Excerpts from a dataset

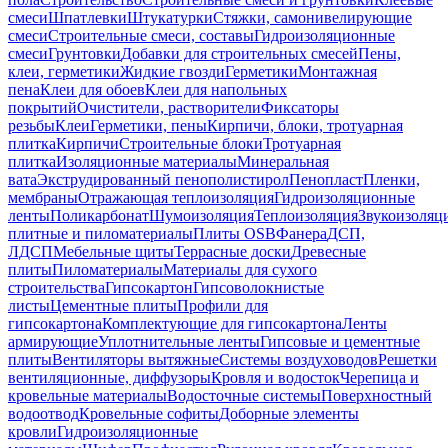
смеси
Шпатлевки
Штукатурки
Стяжки, самонивелирующие
смеси
Строительные смеси, составы
Гидроизоляционные
смеси
Грунтовки
Добавки для строительных смесей
Пены,
клеи, герметики
Жидкие гвозди
Герметики
Монтажная
пена
Клеи для обоев
Клеи для напольных
покрытий
Очистители, растворители
Фиксаторы
резьбы
Клеи
Герметики, пены
Кирпичи, блоки, тротуарная
плитка
Кирпичи
Строительные блоки
Тротуарная
плитка
Изоляционные материалы
Минеральная
вата
Экструдированный пенополистирол
Пенопласт
Пленки,
мембраны
Отражающая теплоизоляция
Гидроизоляционные
ленты
Поликарбонат
Шумоизоляция
Теплоизоляция
Звукоизоляц
плитные и пиломатериалы
Плиты OSB
Фанера
ДСП,
ЛДСП
Мебельные щиты
Террасные доски
Древесные
плиты
Пиломатериалы
Материалы для сухого
строительства
Гипсокартон
Гипсоволокнистые
листы
Цементные плиты
Профили для
гипсокартона
Комплектующие для гипсокартона
Ленты
армирующие
Уплотнительные ленты
Гипсовые и цементные
плиты
Вентиляторы вытяжные
Системы воздуховодов
Решетки
вентиляционные, диффузоры
Кровля и водосток
Черепица и
кровельные материалы
Водосточные системы
Поверхностный
водоотвод
Кровельные софиты
Доборные элементы
кровли
Гидроизоляционные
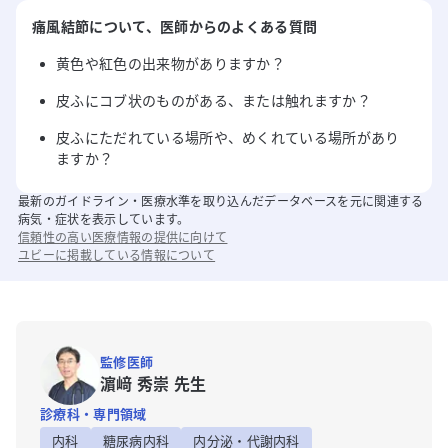
痛風結節
について
、医師からのよくある質問
黄色や紅色の出来物がありますか？
皮ふにコブ状のものがある、または触れますか？
皮ふにただれている場所や、めくれている場所があり
ますか？
最新のガイドライン・医療水準を取り込んだデータベースを元に関連する
病気・症状を表示しています。
信頼性の高い医療情報の提供に向けて
ユビーに掲載している情報について
監修医師
濵﨑 秀崇 先生
診療科・専門領域
内科
糖尿病内科
内分泌・代謝内科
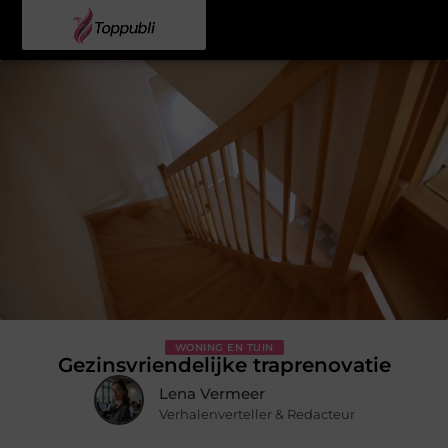
WONING EN TUIN
Gezinsvriendelijke traprenovatie
Lena Vermeer
Verhalenverteller & Redacteur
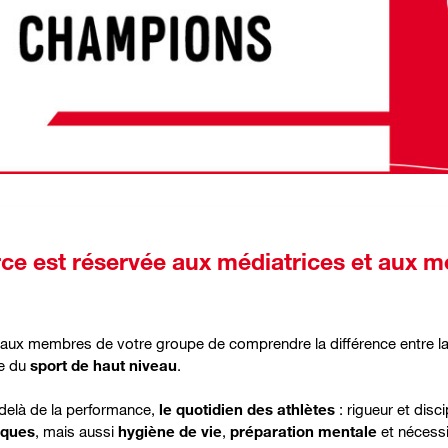
ce est réservée aux médiatrices et aux m
 aux membres de votre groupe de comprendre la différence entre l
ue du
sport de haut niveau
.
delà de la performance,
le quotidien des athlètes
: rigueur et disc
iques
, mais aussi
hygiène de vie
,
préparation mentale
et nécessi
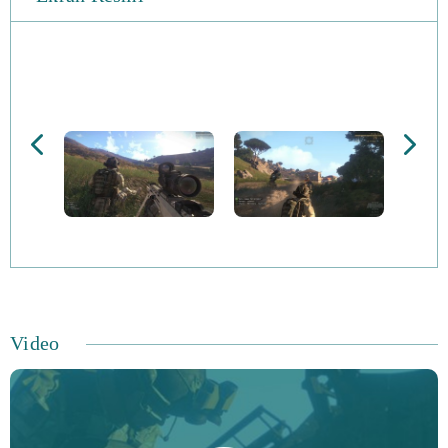
bölümünde takip ediniz: hayatta kalma, özelleştirme,
kazanma.
Çok oyunculu: Arma 3'ün büyük askeri sanal alanında
çevrimiçi savaşın Bir takım oluşturun ve resmi çok
oyunculu "Savun ve Tut" senaryolarında düşmanınıza
karşı yarışın.
İçerik Oluşturma: Arma 3’ün sezgisel senaryo editörü ve
güçlü modlama araçlarıyla kendi deneyimlerinizi
yaratmaya başlayın.
Yenilenen Motor: Savaş alanına yeni animasyonlar
ekleyin; yükseltilmiş ses motoru, yeni ragdoll
Video
simülasyonu ve PhysX ™ destekli araçlar ile
mücadelenin yıkıcı gücünü hissedin.
Ölçek, derinlik ve özgürlük, bu büyük askeri oyunda sizi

**Written task**
Reproduce each line of the records in which the word "büyük" appears.

**Solution**
Çok oyunculu: Arma 3'ün büyük askeri sanal alanında
Ölçek, derinlik ve özgürlük, bu büyük askeri oyunda sizi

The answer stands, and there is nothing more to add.